Building an outdoor fireplace, with a firewood box on each side that will hold wood underneath and act as a seating area as well. 

The fireplace is going to be all brick exterior. 

What should I use to get a rigid structure for the top of the the box?

Should I build a form with wire mesh and pour concrete then brick over?

Should I get a large stone slab to cap each side?


----------



## joecaption (Nov 30, 2011)

1/2" steel plate.


----------



## Double (Feb 15, 2012)

> 1/2" steel plate.


...Never would have thoguht of that...

Would you just take your measurement to a local metal shop and have them cut to size?


----------



## joecaption (Nov 30, 2011)

That's the only way to do it.
I suggested 1/2" so when it gets hot it does not sag.


----------



## Double (Feb 15, 2012)

Excellent, thanks.

I was just thinking, I'm going to elevate the firebox about 12-18" from the pad.

Would you also use a plate over the cinderblock?

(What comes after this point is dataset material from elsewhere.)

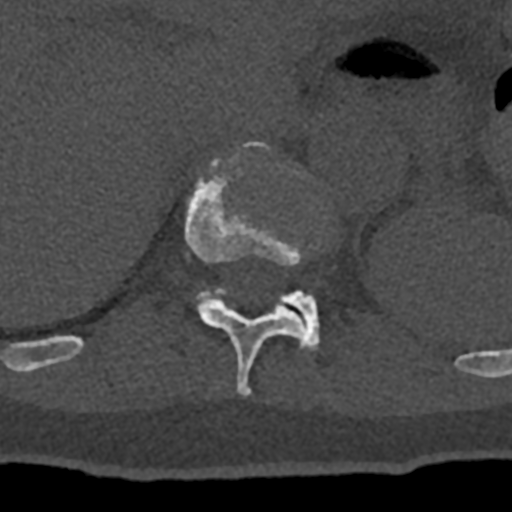
CT including the spine, one axial slice. Slice 532 of 797 in the series (ordered by position). Reconstruction kernel Br40s/3. 120 kVp. Bone window (W 1800 / L 400 HU). 512 × 512 image matrix. Patient: male, 74 years. From the clinical record (not read from this slice): primary cancer: renal; vertebrae with lytic lesions (as recorded): T10, L1, L2, L3, L4, L5.
Outlined on this slice (semi-automatic segmentation, software-assisted and operator-edited):
- T11 vertebra: bounding box <70,141,308,397> (left, top, right, bottom; pixels)
- T12 vertebra: <198,289,320,351>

Or can I simply use flat blockand brick up from there?


----------



## jomama45 (Nov 13, 2008)

Are you talking about the lintel over the firewood storage boxes, or the firebox itself? Either way, steel flatstock would be one of the last things I would use............


----------



## joecaption (Nov 30, 2011)

And why is that?
jomama is the mason, whatever he suggest on how to do this should work.


----------



## Double (Feb 15, 2012)

My original question was about the firewood storage boxes to support the brick work or stone above the storage space so someone could sit.

My second question was about the need to use anything between the main block base and the bottom of the firebox, or if i can simply lay the fireblock floor right on top of the stone base. I was thinking two courses of cinder block beneath the fire box, but wasn't sure if I needed to lay flatblock on top of that to have a solid base for the floor of the firebox.


----------



## jomama45 (Nov 13, 2008)

Double said:


> My original question was about the firewood storage boxes to support the brick work or stone above the storage space so someone could sit.
> 
> You could pour a concrete top, use one large piece of stone, or if you have room, and angle iron would be a good choice to carry it.
> 
> ...


You're building this all on gravel, or some kind of foundation?


----------



## Double (Feb 15, 2012)

I was planning on making a form and pouring a pad over a tampered gravel base, but if you think gravel alone is sufficient that would save on cost.


----------



## jomama45 (Nov 13, 2008)

No, a 4" concrete pad over well-compacted base would be the absolute min. IMO.

I think you should post a picture/sketch of what you have in mind so we can give you clear answers to your questions.:thumbsup:


----------



## Double (Feb 15, 2012)

exactly the same idea as this, but all brick, possibly a stone top to the side "boxes"


----------



## Double (Feb 15, 2012)

My wife wants to replicate this look...



jomama45 said:


>


Although, I don't imagine it will look nearly as professional.


----------